Regelmäßige Überprüfungen und Updates dank Cloud
Steuergesetze und -vorschriften können sich ändern. Deshalb ist es wichtig, dass Unternehmen ihre Strategien regelmäßig überprüfen und anpassen. Dies schließt auch die Aktualisierung der verwendeten Technologien und Systeme ein, um mit den neuesten Anforderungen Schritt zu halten.

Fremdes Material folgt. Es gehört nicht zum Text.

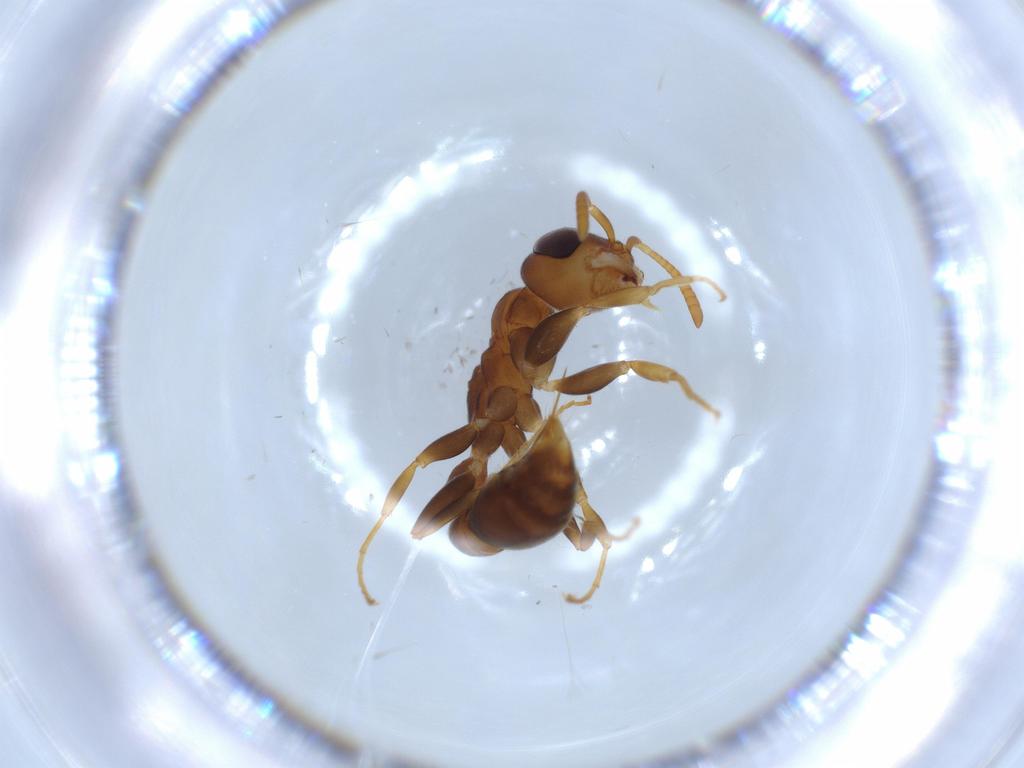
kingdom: Animalia
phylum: Arthropoda
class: Insecta
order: Hymenoptera
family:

An dieser Stelle ist es sinnvoll, die Zukunftsfähigkeit eingesetzter Technologien zu überdenken und beispielsweise cloud-fähige Lösungen in Betracht zu ziehen, die ein schnelleres Update ermöglichen.
Archivierung von Kassen- und Fiskaldaten: Ein Leitfaden
In Deutschland gibt es schätzungsweise 986.000 Kassensysteme (laut einer Studie von EHI) über „POS-Systeme“. Ergänzend steigt die Zahl der Selbstbedienungskassen, sogenannte „Self-Checkout“ Kassen im Einzelhandel an.

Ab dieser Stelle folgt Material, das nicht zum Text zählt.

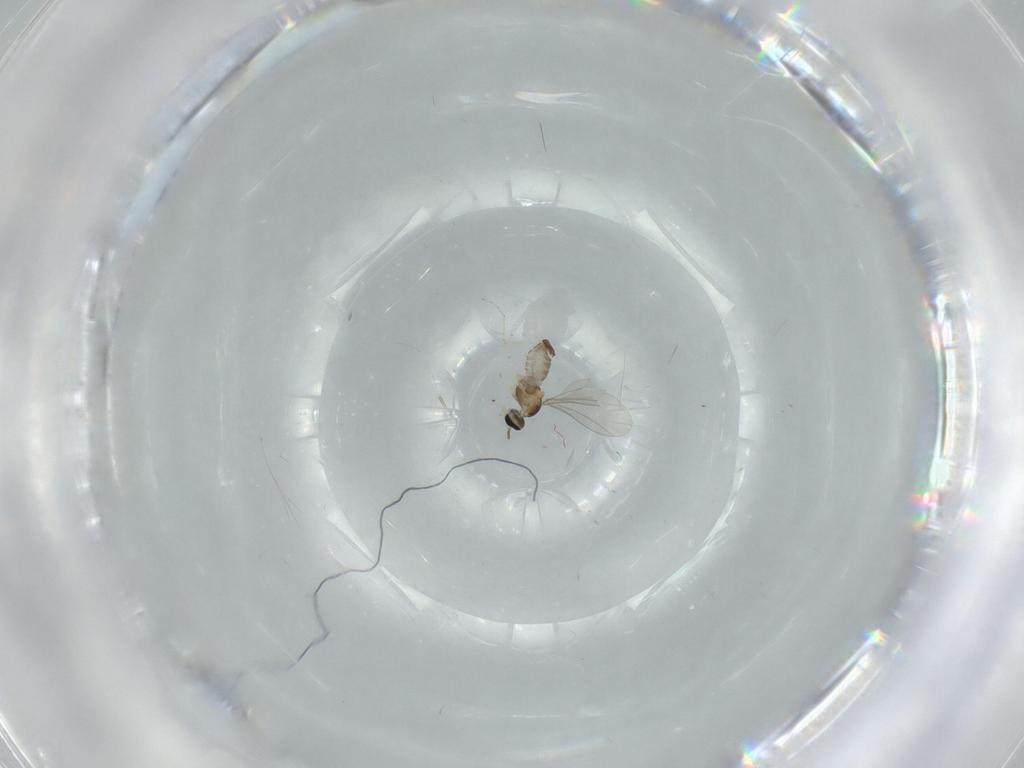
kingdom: Animalia
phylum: Arthropoda
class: Insecta
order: Diptera
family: Cecidomyiidae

Viele dieser Systeme speichern ihre Kassen-Einzel- und Fiskaldaten möglicherweise nicht in Übereinstimmung mit den gesetzlichen Anforderungen, da die abgelegten Daten nicht auf steuerliche Ordnungsmäßigkeit überprüft werden. Diese Unsicherheit besteht sowohl bei kleinen Einzelhandelsgeschäften als auch bei großen Unternehmen mit zahlreichen Niederlassungen.
Viele Unternehmen stehen also vor Fragen: Wie greift man auf die Kassendaten zu, ist der Belegfluss transparent, und ist das genutzte Archivierungssystem revisionssicher, etc.?
Deshalb ist es aus meiner Sicht von besonderer Bedeutung, dass die Daten laufend auf folgende Punkte hin überprüft werden:
- Wurden alle Transaktionen (Geschäftsvorfälle) lückenlos gespeichert, so dass eine progressive und retrograde (quasi rückwärtige) Prüfung möglich ist?
- Wurden sämtliche Belege ordnungsgemäß signiert?
- Wurde die Daten ordnungsgemäß z.B mittels LINA Verify oder auch AmadeusVerify (scannen des QR-Codes) überprüft?
- Können die Daten jederzeit im DSFinV-K-Format exportiert werden?
- Liegen die TAR-Files vollständig und lückenlos vor und ist deren Export gewährleistet?
- Wurden sämtliche Daten in einem revisionssicheren Archiv abgelegt?
Also ist ein Vorab-Check nicht nur sehr beruhigend, sondern auch fast schon unerlässlich. Welche Vorteile sehen Sie in unserer Softwarelösung?
Die Vorteile liegen auf der Hand – es wird vorab alles Wichtige überprüft:
- Einhaltung von gesetzlichen Prüfstandards
- Sicherheit vor Manipulationen (Änderungen sind ausgeschlossen),
- Eindeutige Verfahrensdokumentation (klar definierte Prozesse und Routinen),
- Revisionssichere Archivierung
- u.v.m.
Die Überprüfung im Vorfeld halte ich für sehr wichtig, denn eine – in vielen Fällen absichtliche – Missachtung der gesetzlichen Vorgaben bei der Führung elektronischer oder computerbasierter Kassensysteme, hat aktuell ernste Konsequenzen:
- Bei der Kassen-Nachschau kann zu einer Betriebsprüfung übergangen werden.
- Bei Steuergefährdung drohen Geldbußen bis zu 25.000 Euro.
- Evtl. steuerstrafrechtliche Folgen bei Steuerhinterziehung.
- Ablehnung oder Widerruf der Genehmigung zur ausgelagerten Buchführung.
- Schätzungen der Besteuerungsgrundlagen, wenn die Daten nicht im DSFinV-K-Format zur Verfügung gestellt werden.
Vielen Dank für Ihre Einschätzung und das Gespräch.